A Theatrical Play
On the first night of the school play, the Drama Club sells 44 student tickets and 55 adult tickets and they take in a total of $416.02. On the second night, they sell 75 student tickets and 37 adult tickets and take in a total of $306.20.
good for them!
306.20
To solve this problem, we need to set up a system of equations.
Let's say the cost of a student ticket is 's' dollars and the cost of an adult ticket is 'a' dollars.
From the given information, we can set up the following equations:
Equation 1: 44s + 55a = 416.02
This equation represents the total revenue from the first night, where 44 student tickets and 55 adult tickets were sold, totaling $416.02.
Equation 2: 75s + 37a = 306.20
This equation represents the total revenue from the second night, where 75 student tickets and 37 adult tickets were sold, totaling $306.20.
Now, we need to solve these equations to find the values of 's' and 'a':
To solve this system of equations, we can use either the substitution method or the elimination method.

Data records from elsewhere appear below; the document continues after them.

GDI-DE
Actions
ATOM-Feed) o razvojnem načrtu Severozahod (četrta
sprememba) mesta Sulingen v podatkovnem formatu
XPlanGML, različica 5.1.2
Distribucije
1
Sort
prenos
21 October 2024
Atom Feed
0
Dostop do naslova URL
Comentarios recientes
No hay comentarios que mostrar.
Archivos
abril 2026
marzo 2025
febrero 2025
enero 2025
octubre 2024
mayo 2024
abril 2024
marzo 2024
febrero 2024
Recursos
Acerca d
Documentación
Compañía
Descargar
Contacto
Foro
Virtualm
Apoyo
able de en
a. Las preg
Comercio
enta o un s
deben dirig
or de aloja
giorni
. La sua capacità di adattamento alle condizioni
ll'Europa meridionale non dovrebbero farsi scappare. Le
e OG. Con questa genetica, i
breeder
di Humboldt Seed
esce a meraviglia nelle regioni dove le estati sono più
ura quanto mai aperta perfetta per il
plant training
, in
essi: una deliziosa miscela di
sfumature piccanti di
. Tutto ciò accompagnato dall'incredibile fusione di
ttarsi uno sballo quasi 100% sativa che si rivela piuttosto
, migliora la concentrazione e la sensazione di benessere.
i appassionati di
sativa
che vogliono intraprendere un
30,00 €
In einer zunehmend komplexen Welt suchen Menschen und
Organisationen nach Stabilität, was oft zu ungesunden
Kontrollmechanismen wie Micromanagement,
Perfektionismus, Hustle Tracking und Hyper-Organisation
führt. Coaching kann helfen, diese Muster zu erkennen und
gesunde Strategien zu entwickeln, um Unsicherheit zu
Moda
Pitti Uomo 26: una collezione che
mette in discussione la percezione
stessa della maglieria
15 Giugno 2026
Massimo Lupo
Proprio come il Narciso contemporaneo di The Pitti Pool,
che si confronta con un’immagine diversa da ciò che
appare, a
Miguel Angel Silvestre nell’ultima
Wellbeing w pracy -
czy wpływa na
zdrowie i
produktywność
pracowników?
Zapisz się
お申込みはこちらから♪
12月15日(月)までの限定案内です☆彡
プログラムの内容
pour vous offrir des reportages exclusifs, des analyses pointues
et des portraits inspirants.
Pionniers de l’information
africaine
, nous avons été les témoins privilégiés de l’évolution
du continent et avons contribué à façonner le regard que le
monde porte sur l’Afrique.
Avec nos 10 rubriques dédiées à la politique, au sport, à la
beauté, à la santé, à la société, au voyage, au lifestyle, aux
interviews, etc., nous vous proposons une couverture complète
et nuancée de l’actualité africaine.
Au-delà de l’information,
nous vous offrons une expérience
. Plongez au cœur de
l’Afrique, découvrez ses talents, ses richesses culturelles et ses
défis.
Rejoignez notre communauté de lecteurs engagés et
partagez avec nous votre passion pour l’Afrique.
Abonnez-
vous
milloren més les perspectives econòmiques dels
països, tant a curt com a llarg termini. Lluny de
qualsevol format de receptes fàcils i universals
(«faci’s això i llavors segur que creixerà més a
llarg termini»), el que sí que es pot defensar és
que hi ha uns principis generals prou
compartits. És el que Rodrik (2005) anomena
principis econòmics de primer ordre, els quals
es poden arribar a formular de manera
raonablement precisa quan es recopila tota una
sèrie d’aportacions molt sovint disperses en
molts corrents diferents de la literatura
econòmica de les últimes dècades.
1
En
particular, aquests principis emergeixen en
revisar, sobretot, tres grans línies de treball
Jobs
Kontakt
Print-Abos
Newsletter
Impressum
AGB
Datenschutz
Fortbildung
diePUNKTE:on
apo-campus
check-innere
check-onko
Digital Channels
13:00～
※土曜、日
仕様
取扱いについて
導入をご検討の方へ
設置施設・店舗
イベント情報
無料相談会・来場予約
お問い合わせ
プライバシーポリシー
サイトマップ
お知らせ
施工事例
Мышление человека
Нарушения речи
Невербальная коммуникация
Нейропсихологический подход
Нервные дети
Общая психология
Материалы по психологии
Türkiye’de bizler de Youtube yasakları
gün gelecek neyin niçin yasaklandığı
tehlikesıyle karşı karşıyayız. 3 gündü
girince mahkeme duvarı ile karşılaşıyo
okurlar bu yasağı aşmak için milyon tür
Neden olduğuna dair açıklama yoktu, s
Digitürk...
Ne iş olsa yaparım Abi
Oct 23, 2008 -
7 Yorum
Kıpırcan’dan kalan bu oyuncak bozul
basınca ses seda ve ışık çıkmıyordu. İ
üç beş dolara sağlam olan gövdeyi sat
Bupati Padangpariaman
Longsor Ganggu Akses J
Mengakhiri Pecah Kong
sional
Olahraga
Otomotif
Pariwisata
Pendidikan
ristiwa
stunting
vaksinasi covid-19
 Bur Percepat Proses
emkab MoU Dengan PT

Let's use the elimination method:
Multiply Equation 1 by 75 and Equation 2 by 44 to eliminate 's':
(44 * 75) * s + (55 * 75) * a = 416.02 * 75
(75 * 44) * s + (37 * 44) * a = 306.20 * 44
Simplifying these equations gives us:
3300s + 4125a = 31201.5
3300s + 1628a = 13488.8
Now, subtract the second equation from the first equation:
(3300s + 4125a) - (3300s + 1628a) = (31201.5) - (13488.8)
Simplifying this equation gives us:
2497a = 17712.7
Dividing both sides of the equation by 2497, we get:
a = 7.09
Now, substitute the value of 'a' back into either Equation 1 or Equation 2 to solve for 's'. Let's use Equation 1:
44s + 55(7.09) = 416.02
Simplifying this equation gives us:
44s + 389.95 = 416.02
Subtracting 389.95 from both sides, we get:
44s = 26.07
Dividing both sides by 44, we get:
s ≈ 0.592
So, the cost of a student ticket is approximately $0.592 and the cost of an adult ticket is approximately $7.09.